**给定文本**
◇ ◇ ◇

机器学习第一章笔记 [ LinRS1999 ]

第一章

1.什么是模式识别

模式识别可以分为分类与回归两种

分类：输出量为离散的类别表达

回归：输出量为连续的信号表达

回归是分类的基础

2.模式识别数学表达

特征向量

从坐标原点到任意一点（模式）之间的向量即为该模式的特征向量

3.特征向量的相关性

点积

投影与投影向量区别

残差向量

4.机器学习基本概念

样本量与模型参数量

其中Over-determined：多个方程可以随意组合，解出多个解。需要loss function中加入标准，通过优化这个标准得到最优解。

Under-determined：需要在loss function中加入约束条件，得到最优解。

半监督式学习

看作有约束条件的无监督式学习问题：标注过的训练样本用作约束条件，应用在网络流数据等。

补充：

1.在从数据中提取相关特征存在困难以及标记示例对专家来说非常耗时的情况下，这种方法特别有用。

2.一种热门的训练方法是从一小组有标记数据开始训练，并使用GAN。
增强学习/强化学习

让计算机自己学习。例：马尔科夫决策（MDPs），让智能体采取行动，从而改变自己的状态获得奖励与环境发生交互的循环过程。

5.模型的泛化能力

RMSE：均方根误差
划分验证集来选择超参数
正则化

1.trade-off作用

2.提供模型唯一解的可能

6.评估方法与性能指标

留出法

1.一种方法是sklean中train_test_split

2.自己实现，用random.seed：

random.seed(random_seed)

data = dataset.data
target = dataset.target
#     将数据和标签绑定
all_data = np.c_[data, target]
#     随机打乱
np.random.shuffle(all_data)
print('all_data shape:', all_data.shape)
#     获取train和test集数据个数
train_size = int(all_data.shape[0] * train_ratio)
test_size = int(all_data.shape[0] * test_ratio)
#     划分train按test集
train = all_data[:train_size]
test = all_data[train_size:]

K折交叉验证

num_folds = 5
k_choices = [1, 3, 5, 8, 10, 12, 15, 20, 50, 100]

X_train_folds = []
y_train_folds = []

X_train_folds = np.array_split(X_train, num_folds)
y_train_folds = np.array_split(y_train, num_folds)

◇ ◇ ◇

**数据条目**
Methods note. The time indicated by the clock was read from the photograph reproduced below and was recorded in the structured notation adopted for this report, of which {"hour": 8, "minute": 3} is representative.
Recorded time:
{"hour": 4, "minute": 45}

◇ ◇ ◇

**练习题**
**1)** 在这篇机器学习笔记里，分类的输出量是什么样的表达？
**2)** 从最后一行之后接着写这篇机器学习笔记。
这些材料与上面的机器学习笔记没有关系。

**各题答案**
**1)** 离散的类别表达。

**2)**
k_to_accuracies = {}

classifier = KNearestNeighbor()    
    
for k in k_choices:
    k_to_accuracies[k]= []
    for i in range(num_folds):
        X_test_temp = np.array(X_train_folds[i])
        y_test_temp = np.array(y_train_folds[i])
        X_train_temp = np.array(X_train_folds[0: i] + X_train_folds[i+1: num_folds])
        y_train_temp = np.array(y_train_folds[0: i] + y_train_folds[i+1: num_folds])
        
        X_train_temp = np.reshape(X_train_temp, (X_train_temp.shape[0] * X_train_temp.shape[1], -1))
        y_train_temp = np.reshape(y_train_temp, (y_train_temp.shape[0] * y_train_temp.shape[1]))
        
        classifier.train(X_train_temp, y_train_temp) 
        y_test_pred = classifier.predict(X_test_temp, k=k)
        num_correct = np.sum(y_test_pred == y_test_temp) / 1000
        k_to_accuracies[k].append(num_correct)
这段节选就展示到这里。